In una sorprendente svolta degli eventi, il piano della Fondazione Arbitrum di vendere 50 milioni di token ARB è diventato oggetto di dramma all'interno della comunità crittografica. La fondazione, che supervisiona la rete Arbitrum, non ha aspettato il voto di consenso prima di avviare la vendita delle monete. Nonostante oltre il 70% dei voti espressi in disaccordo, la vendita è andata comunque avanti.

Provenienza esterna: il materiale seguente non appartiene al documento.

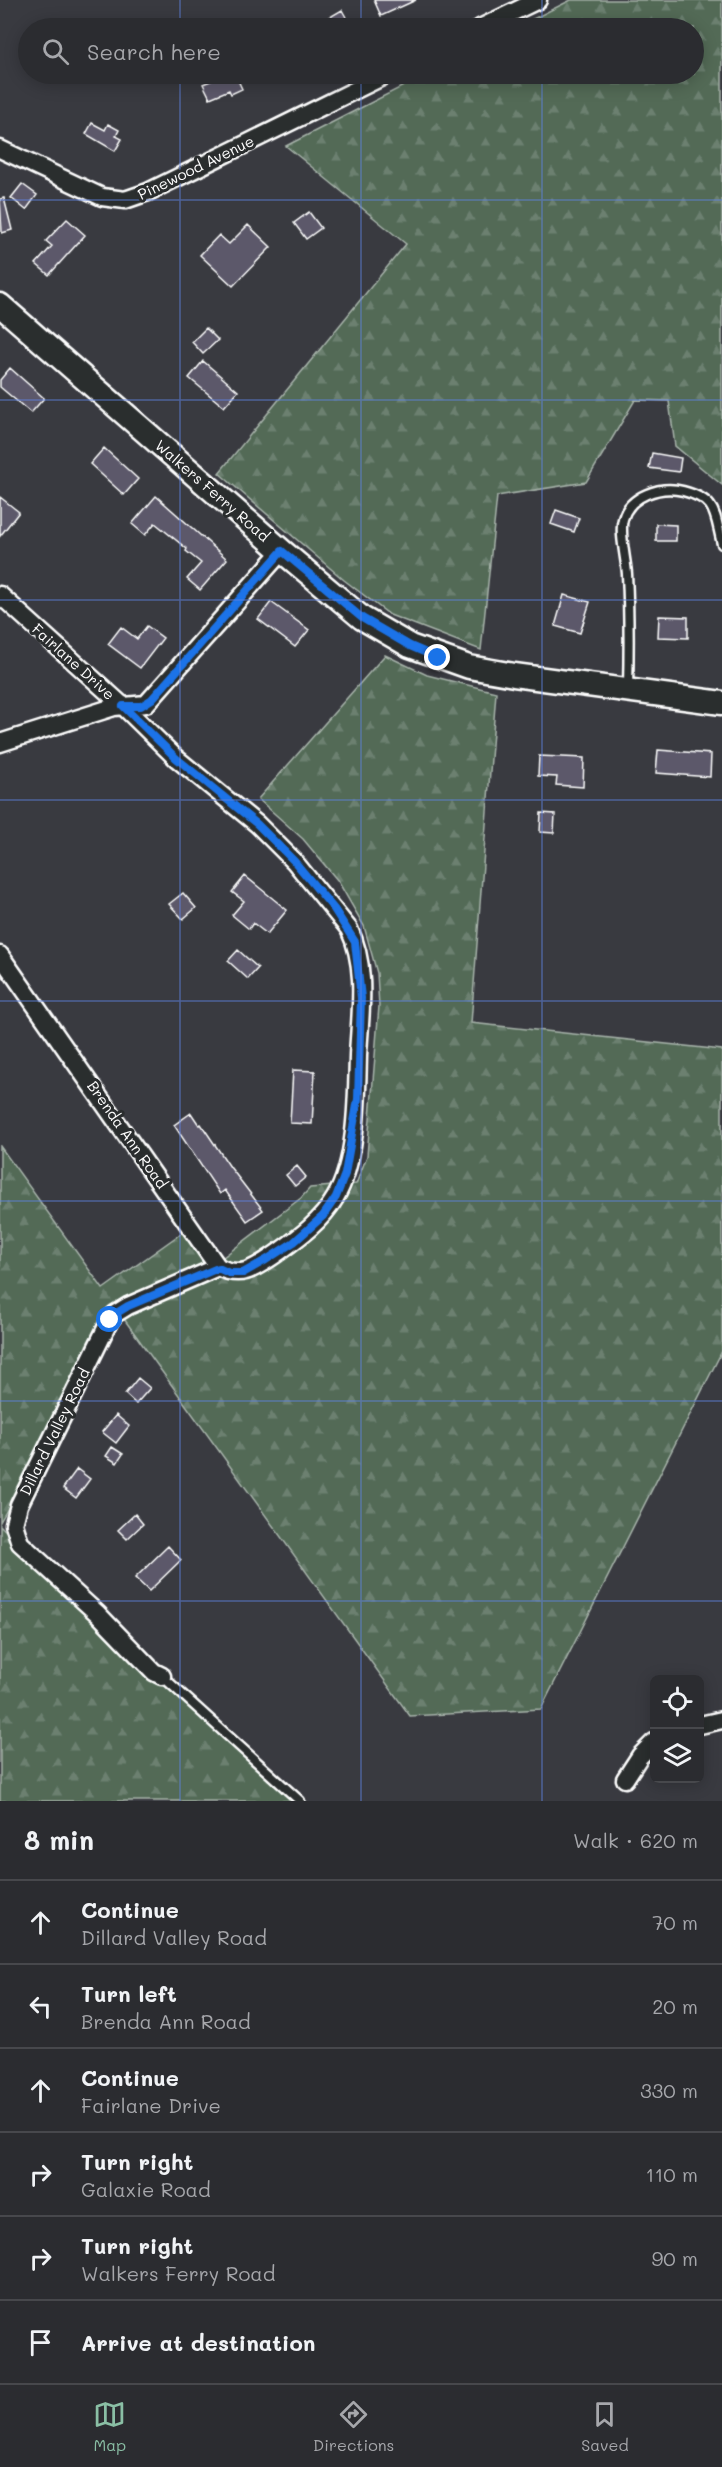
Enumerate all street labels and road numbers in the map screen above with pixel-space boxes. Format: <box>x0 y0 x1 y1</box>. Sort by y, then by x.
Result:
street label: Pinewood Avenue <box>134 130 257 204</box>
street label: Walkers Ferry Road <box>151 435 274 546</box>
street label: Fairlane Drive <box>28 619 119 704</box>
street label: Brenda Ann Road <box>83 1077 173 1192</box>
street label: Dillard Valley Road <box>15 1365 94 1499</box>

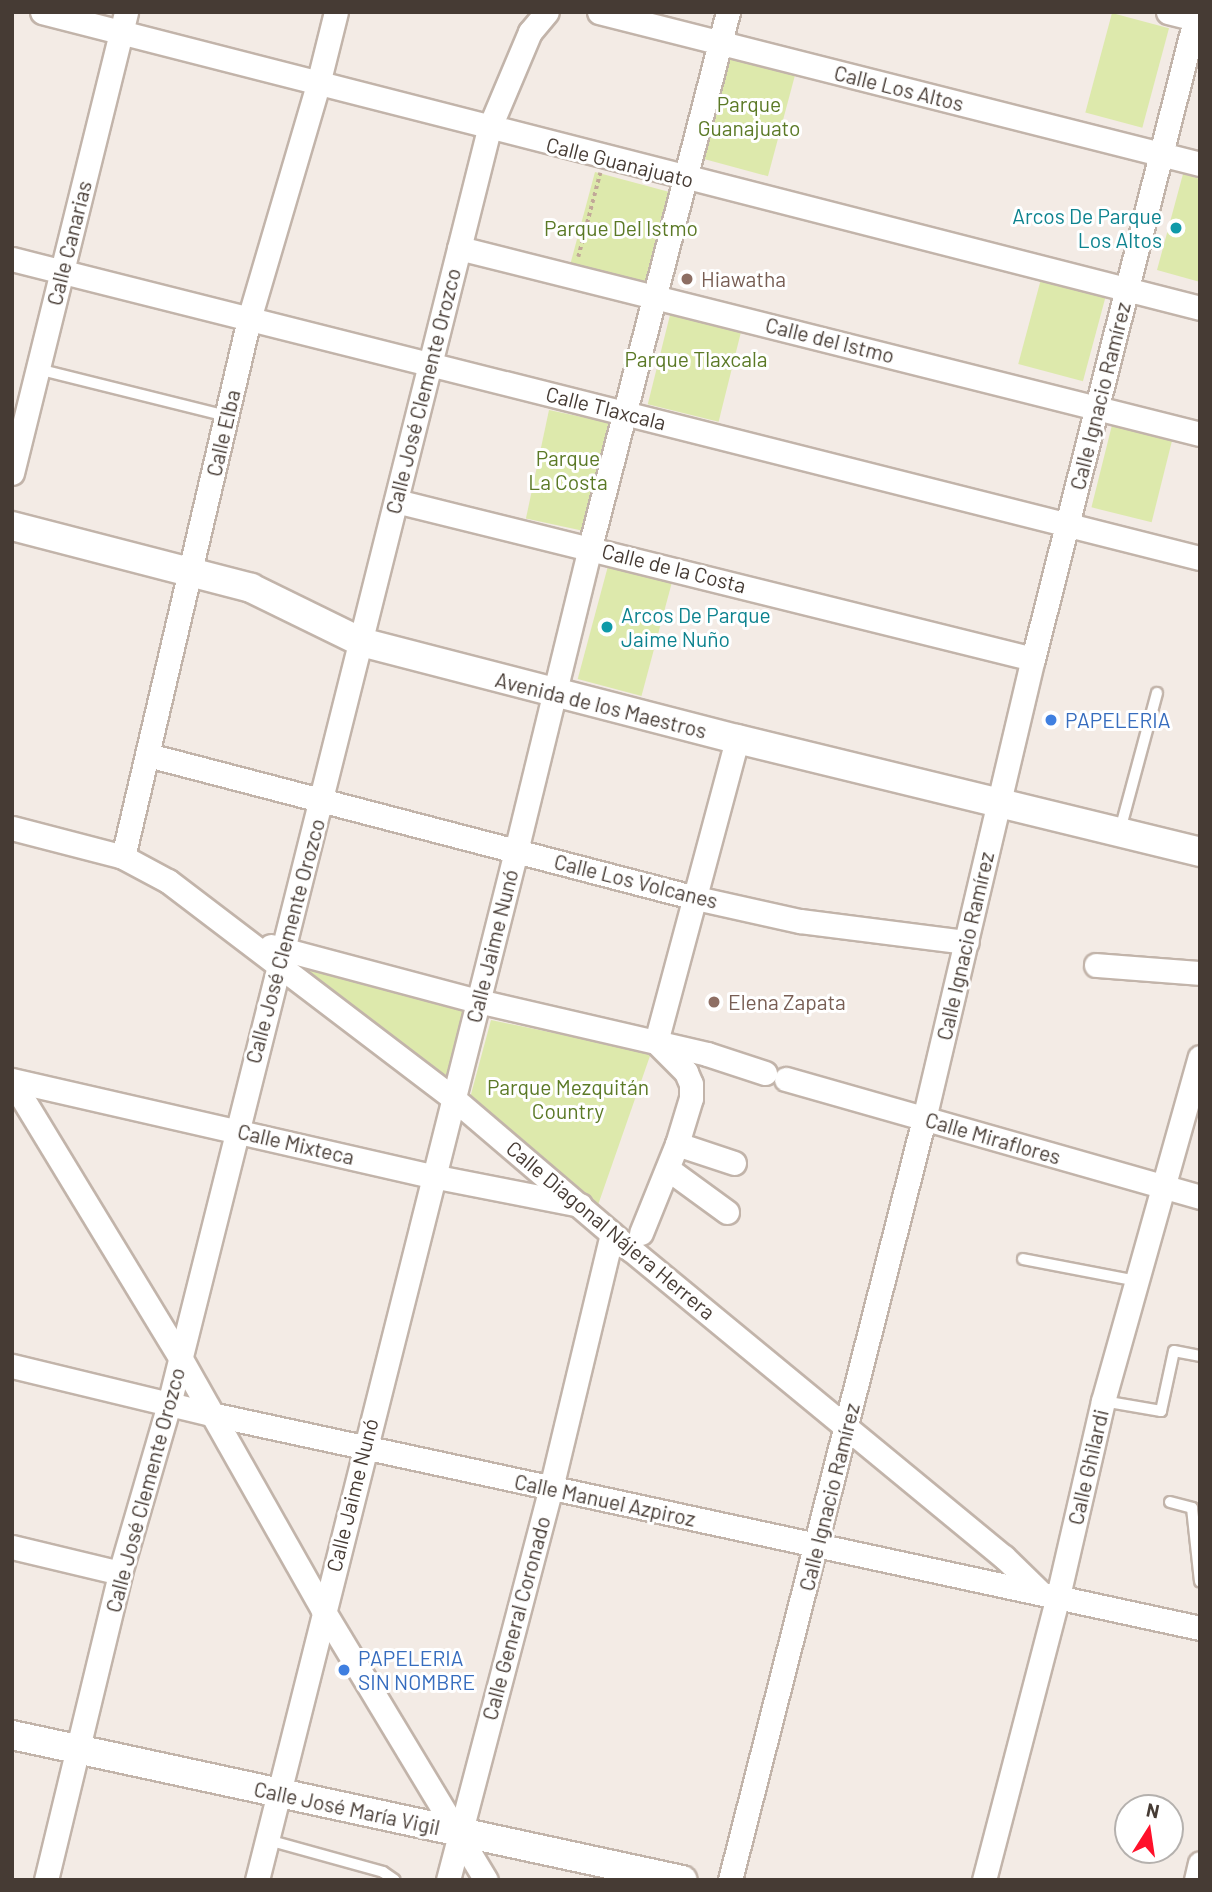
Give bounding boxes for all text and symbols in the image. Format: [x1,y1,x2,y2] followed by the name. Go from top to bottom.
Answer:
[832,60,966,116] street label: Calle Los Altos
[698,91,800,141] park label: Parque Guanajuato
[544,131,696,193] street label: Calle Guanajuato
[41,178,97,308] street label: Calle Canarias
[1012,203,1162,253] place label: Arcos De Parque Los Altos
[544,215,698,241] park label: Parque Del Istmo
[1168,220,1184,236] marker: Arcos De Parque Los Altos
[380,266,466,516] street label: Calle José Clemente Orozco
[701,266,786,292] place label: Hiawatha
[679,271,695,287] marker: Hiawatha
[1064,300,1136,492] street label: Calle Ignacio Ramírez
[763,312,897,368] street label: Calle del Istmo
[624,346,768,372] park label: Parque Tlaxcala
[543,381,669,435] street label: Calle Tlaxcala
[201,387,245,479] street label: Calle Elba
[528,445,608,495] park label: Parque La Costa
[599,538,749,598] street label: Calle de la Costa
[621,602,771,652] place label: Arcos De Parque Jaime Nuño
[599,619,615,635] marker: Arcos De Parque Jaime Nuño
[493,667,709,743] street label: Avenida de los Maestros
[1065,707,1171,733] place label: PAPELERIA
[1043,712,1059,728] marker: PAPELERIA
[240,816,330,1066] street label: Calle José Clemente Orozco
[552,849,720,913] street label: Calle Los Volcanes
[931,849,999,1043] street label: Calle Ignacio Ramírez
[461,867,523,1025] street label: Calle Jaime Nunó
[728,989,846,1015] place label: Elena Zapata
[706,994,722,1010] marker: Elena Zapata
[487,1074,649,1124] park label: Parque Mezquitán Country
[922,1107,1064,1169] street label: Calle Miraflores
[235,1118,357,1170] street label: Calle Mixteca
[502,1135,720,1325] street label: Calle Diagonal Nájera Herrera
[100,1365,190,1615] street label: Calle José Clemente Orozco
[793,1401,865,1593] street label: Calle Ignacio Ramírez
[1062,1407,1114,1527] street label: Calle Ghilardi
[321,1416,383,1574] street label: Calle Jaime Nunó
[512,1469,698,1531] street label: Calle Manuel Azpiroz
[477,1513,555,1723] street label: Calle General Coronado
[358,1645,475,1695] place label: PAPELERIA SIN NOMBRE
[336,1662,352,1678] marker: PAPELERIA SIN NOMBRE
[252,1776,442,1840] street label: Calle José María Vigil
[1114,1794,1184,1864] north arrow
[1144,1797,1162,1822] text: N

Questa controversia si è ora estesa alla piattaforma 1inch Network, un exchange decentralizzato (DEX), dove il piano di ritorsione della fondazione ha incontrato una feroce resistenza. La piattaforma ha lanciato un voto DAO il 1 aprile, proponendo di spendere 900.000 dollari in token ARB per l'acquisto di una Lamborghini Revuelto per scopi di marketing.

Il voto è stato seguito da vicino dalla comunità, con entrambi i lati del voto – d’accordo e in disaccordo – testa a testa fino al 3 aprile. Tuttavia, ad oggi, il lato “in disaccordo” ha raccolto la maggioranza dei voti con 59,5 voti. %, lasciando il lato “d’accordo” con solo il 40,5%. La votazione proseguirà nei prossimi due giorni.
La grande domanda ora è se 1inch andrà avanti con l'acquisto della Lamborghini prima della fine del voto o se la Fondazione Arbitrum avrà in serbo un piano piccante per la comunità dopo la conclusione del voto. Resta da vedere come si svilupperà questo dramma e quale impatto avrà sulla più ampia comunità crittografica.
Vale la pena notare che questo tipo di dramma non è del tutto raro nel mondo delle criptovalute. La decentralizzazione e la governance della comunità sono i tratti distintivi del settore blockchain e i conflitti su decisioni e proposte sono inevitabili. Tuttavia, è anche essenziale che le comunità si uniscano e risolvano le loro differenze in modo costruttivo, in modo da non danneggiare la crescita e lo sviluppo a lungo termine del settore.
In conclusione, il dramma in corso che circonda la Fondazione Arbitrum e il voto Lamborghini di 1inch Network ricorda le sfide e le opportunità che derivano dalla governance decentralizzata. Resta da vedere quale sarà l’esito di questo particolare conflitto, ma è una testimonianza della resilienza e della vivacità della comunità cripto.